# Part 4: Distributed Data Parallel

So far, we have used only a single GPU for training. But you may have multiple GPUs available. How do you use them? That's what we do here.

Let's take a moment to think about what's going to happen in a multi-GPU setting. In a real world setting, you may have multiple boxes (nodes) and each of it may have multiple GPUs. You have your script for training the model. It's good to imagine it this way: several Python interpreters (depending on the total number of GPUs) are going to run the exact same script in parallel, without being aware of what the others are doing. So if you have a print statement in your script, all your GPUs are going to print it. Each GPU is going to run a *process* in parallel.

You generally have a way of identifying each GPU by a unique global ID (rank). You also get the ID of the GPU within that node. PyTorch gives this by setting some environment variables such as RANK and LOCAL_RANK. All GPUs run the exact same script, they only differ by these environment variables.

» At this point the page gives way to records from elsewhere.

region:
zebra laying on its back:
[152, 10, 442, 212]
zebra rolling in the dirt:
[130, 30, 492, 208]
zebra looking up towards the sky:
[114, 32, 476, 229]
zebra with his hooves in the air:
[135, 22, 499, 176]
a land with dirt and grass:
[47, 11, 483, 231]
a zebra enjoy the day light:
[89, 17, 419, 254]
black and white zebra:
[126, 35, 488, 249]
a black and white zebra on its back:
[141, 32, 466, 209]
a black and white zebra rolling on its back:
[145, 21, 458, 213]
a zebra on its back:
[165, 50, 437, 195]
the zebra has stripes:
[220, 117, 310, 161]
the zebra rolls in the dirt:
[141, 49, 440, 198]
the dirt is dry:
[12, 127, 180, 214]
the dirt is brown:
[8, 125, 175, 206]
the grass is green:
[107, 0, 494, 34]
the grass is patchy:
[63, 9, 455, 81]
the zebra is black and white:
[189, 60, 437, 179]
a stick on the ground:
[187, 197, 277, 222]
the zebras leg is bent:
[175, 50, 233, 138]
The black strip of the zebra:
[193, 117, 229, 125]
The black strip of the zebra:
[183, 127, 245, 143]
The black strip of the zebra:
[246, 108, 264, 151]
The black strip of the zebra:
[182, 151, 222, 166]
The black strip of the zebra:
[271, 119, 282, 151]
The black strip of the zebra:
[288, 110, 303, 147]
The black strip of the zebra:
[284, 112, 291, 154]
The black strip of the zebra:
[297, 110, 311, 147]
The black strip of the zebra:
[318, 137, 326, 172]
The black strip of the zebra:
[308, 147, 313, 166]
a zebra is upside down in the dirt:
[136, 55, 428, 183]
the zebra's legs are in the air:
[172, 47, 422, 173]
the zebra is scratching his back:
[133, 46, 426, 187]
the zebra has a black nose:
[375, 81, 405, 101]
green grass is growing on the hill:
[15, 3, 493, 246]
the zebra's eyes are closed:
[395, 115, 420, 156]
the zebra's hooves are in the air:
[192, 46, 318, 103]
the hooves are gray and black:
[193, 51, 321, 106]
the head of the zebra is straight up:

Now, your task as a programmer is to ensure that you setup your script in such a way that you can run the exact same script on multiple GPUs at the same time without running into issues. You need to compute loss properly. You also need to make sure that you are passing different data to each GPU. Also, you have no control over which of the GPUs will start / finish before which other GPU. You have to assume that you cannot predict this.

You typically assign the GPU with rank = 0 as the master process. For one time tasks, such as printing the loss, you generally print only if the GPU is the master process.

Lastly, you need a way to *destroy* these processes as well for cleaning up the mess you left.

In PyTorch, you can do this using distributed data parallel.

In [None]:
from torch.distributed import init_process_group, destroy_process_group
import os
import torch

ddp = int(os.environ.get('RANK', -1)) != -1  # if you have multiple GPUs then, this condition will be true & you want to execute script in parallel

if ddp:
    init_process_group(backend='nccl')
    ddp_rank = int(os.environ['RANK'])
    ddp_local_rank = int(os.environ['LOCAL_RANK'])
    ddp_world_size = int(os.environ['WORLD_SIZE']) # the total number of GPUs across all nodes

    device = f'cuda:{ddp_local_rank}' # Device name within that node. All nodes index GPUs as cuda:0, cuda:1, etc. Thus, we use local rank
    torch.cuda.set_device(device)
    master_process = ddp_rank == 0 # if the zeroth GPU, then this will be true. For checkpointint, logging, etc.

else:
    # non ddp run
    ddp_rank = 0
    ddp_local_rank = 0
    ddp_world_size = 1
    master_process = True

    device = 'cpu'
    if torch.cuda.is_available():
        device = 'cuda'